▼

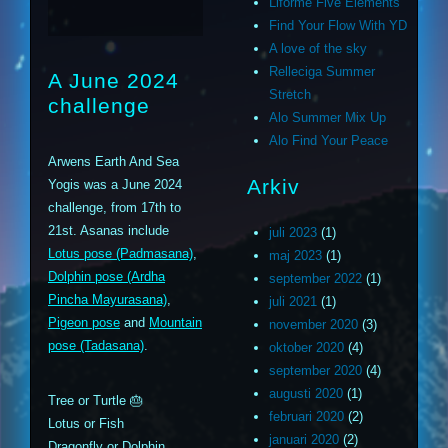
Liforme Five Elements
Find Your Flow With YD
A love of the sky
Relleciga Summer
A June 2024
Stretch
challenge
Alo Summer Mix Up
Alo Find Your Peace
Arwens Earth And Sea
Arkiv
Yogis was a June 2024
challenge, from 17th to
21st. Asanas include
juli 2023
(1)
Lotus pose (Padmasana)
,
maj 2023
(1)
Dolphin pose (Ardha
september 2022
(1)
Pincha Mayurasana)
,
juli 2021
(1)
Pigeon pose
and
Mountain
november 2020
(3)
pose (Tadasana)
.
oktober 2020
(4)
september 2020
(4)
augusti 2020
(1)
Tree or Turtle 🎂
februari 2020
(2)
Lotus or Fish
januari 2020
(2)
Dragonfly or Dolphin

▲

» **What the task requires**
Please copy the records above word for word, omitting every picture.

» **Solved problem**
Liforme Five Elements
Find Your Flow With YD
A love of the sky
Relleciga Summer
A June 2024
Stretch
challenge
Alo Summer Mix Up
Alo Find Your Peace
Arwens Earth And Sea
Arkiv
Yogis was a June 2024
challenge, from 17th to
21st. Asanas include
juli 2023
(1)
Lotus pose (Padmasana)
,
maj 2023
(1)
Dolphin pose (Ardha
september 2022
(1)
Pincha Mayurasana)
,
juli 2021
(1)
Pigeon pose
and
Mountain
november 2020
(3)
pose (Tadasana)
.
oktober 2020
(4)
september 2020
(4)
augusti 2020
(1)
Tree or Turtle 🎂
februari 2020
(2)
Lotus or Fish
januari 2020
(2)
Dragonfly or Dolphin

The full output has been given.